Production Best Practices

Do

  • Run multiple control plane nodes for production.
  • Put a load balancer in front of API servers.
  • Use an odd number of etcd members, usually 3 or 5.
  • Monitor API server, etcd, scheduler, controller manager, kubelet, and kube-proxy.
  • Back up etcd regularly.
  • Protect /etc/kubernetes certificates and manifests.
  • Keep control plane nodes dedicated for control plane workloads.
  • Track restart counts for kube-system Pods.
  • Use alerting for API server latency, etcd health, and node readiness.

Don't

  • Do not run production with a single control plane node.
  • Do not edit static Pod manifests without backup.
  • Do not expose etcd to the public network.
  • Do not ignore expired certificates.
  • Do not restart control plane components randomly without checking logs.
  • Do not schedule application workloads on control plane nodes unless intentionally designed.
  • Do not forget to check kubelet when static control plane Pods are down.

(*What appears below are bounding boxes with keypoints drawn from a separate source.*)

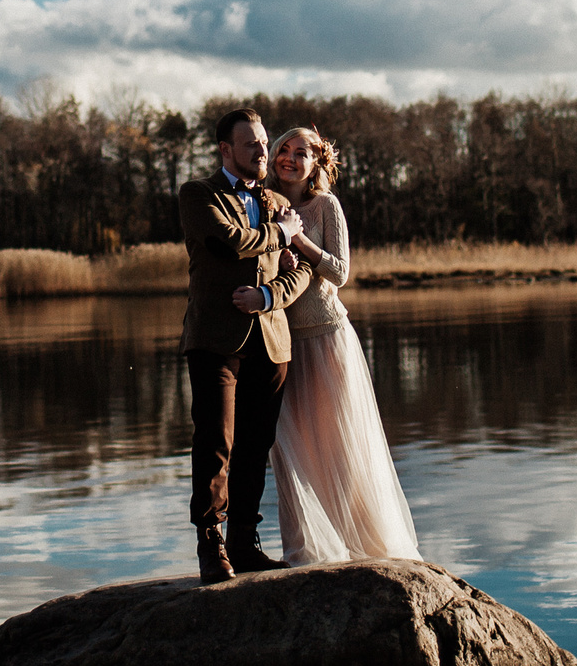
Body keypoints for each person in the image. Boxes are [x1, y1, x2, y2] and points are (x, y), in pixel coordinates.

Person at [264, 125, 420, 563]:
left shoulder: (325, 205)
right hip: (283, 342)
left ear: (316, 164)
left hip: (329, 338)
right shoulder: (264, 203)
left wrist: (297, 237)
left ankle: (364, 544)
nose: (289, 159)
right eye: (284, 150)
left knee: (340, 445)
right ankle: (306, 549)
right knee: (291, 450)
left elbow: (340, 272)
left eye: (302, 153)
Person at [178, 106, 313, 585]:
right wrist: (283, 232)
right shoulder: (198, 194)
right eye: (252, 144)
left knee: (256, 447)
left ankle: (245, 543)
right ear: (225, 149)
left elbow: (303, 270)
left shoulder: (278, 202)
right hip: (216, 341)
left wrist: (269, 295)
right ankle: (210, 545)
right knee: (216, 442)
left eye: (263, 142)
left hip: (272, 341)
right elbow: (231, 242)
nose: (263, 150)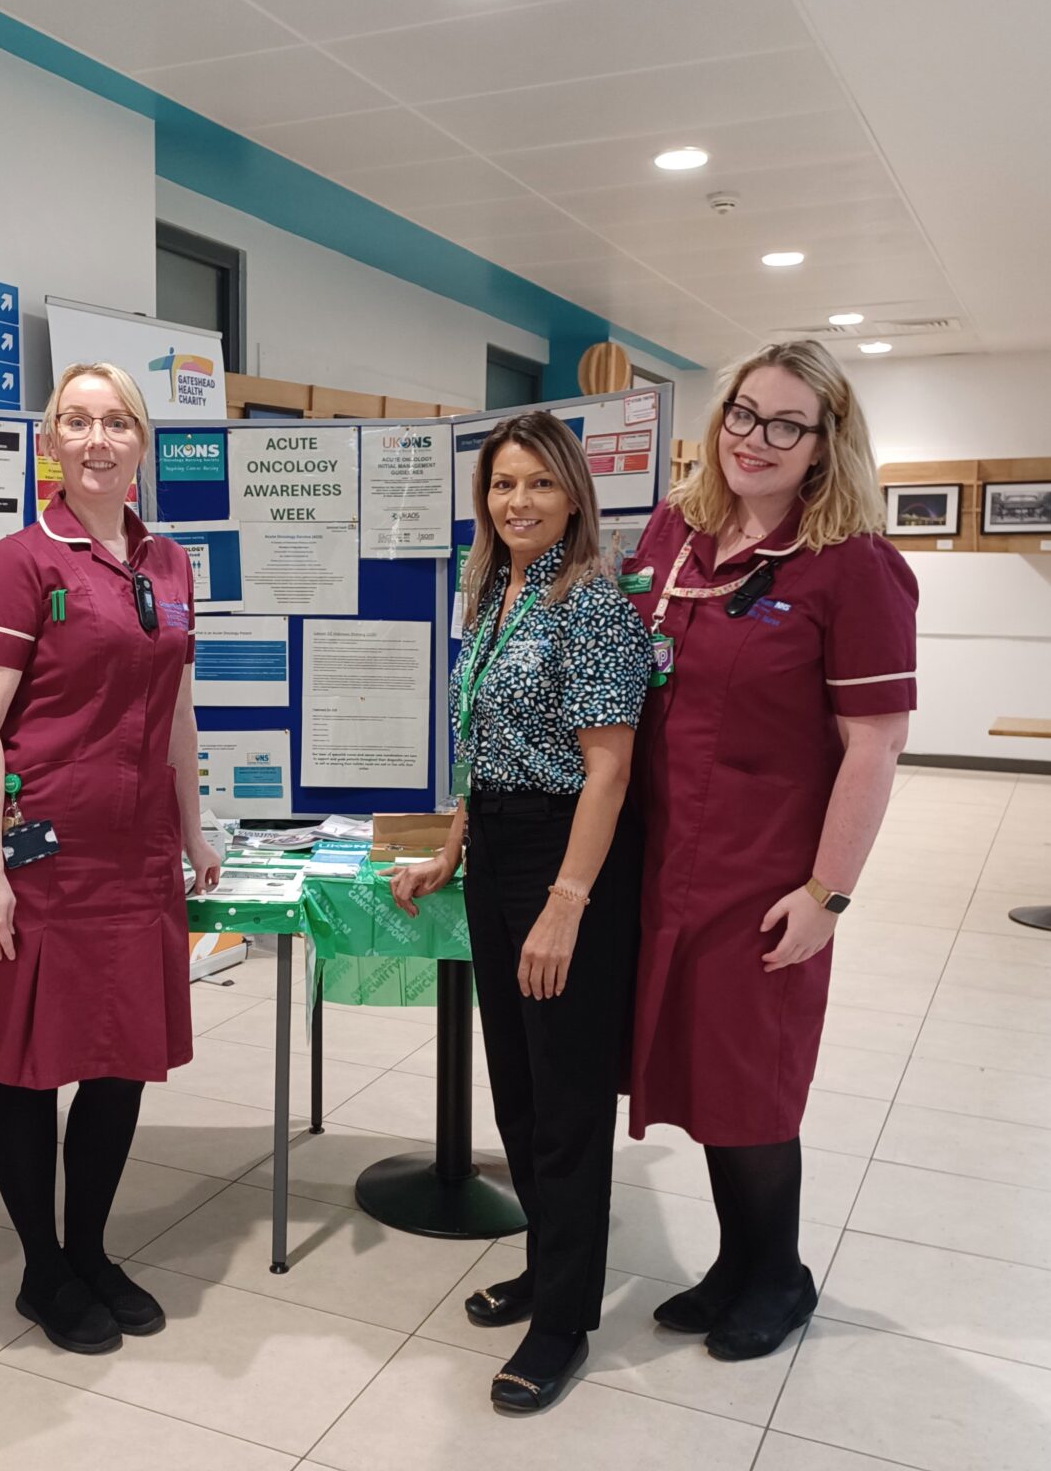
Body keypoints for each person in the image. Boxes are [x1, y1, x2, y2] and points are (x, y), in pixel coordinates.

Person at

Control Plane Failure Checklist

[ ] Can kubectl connect to the API server?
[ ] Are all nodes Ready?
[ ] Are kube-system Pods Running?
[ ] Is kube-apiserver healthy?
[ ] Is etcd healthy?
[ ] Is scheduler running?
[ ] Is controller-manager running?
[ ] Is kubelet running on all nodes?
[ ] Is kube-proxy running on all nodes?
[ ] Are control plane Pods restarting?
[ ] Do logs show certificate, etcd, port, or config errors?
[ ] Are static Pod manifests valid?
[ ] Are required ports open?

Quick Investigation Example

# 1. Check nodes
kubectl get nodes

# 2. Check all system Pods
kubectl get pods -n kube-system

# 3. Check API server Pod
kubectl describe pod kube-apiserver-master -n kube-system
kubectl logs kube-apiserver-master -n kube-system --previous

# 4. Check etcd
kubectl logs etcd-master -n kube-system

# 5. Check kubelet on the node
systemctl status kubelet
sudo journalctl -u kubelet --since "30 minutes ago"

# 6. Check static Pod manifests
ls -l /etc/kubernetes/manifests/

Quote

Control plane troubleshooting is about checking the Kubernetes brain first: API server, etcd, scheduler, controller manager, kubelet, and their logs.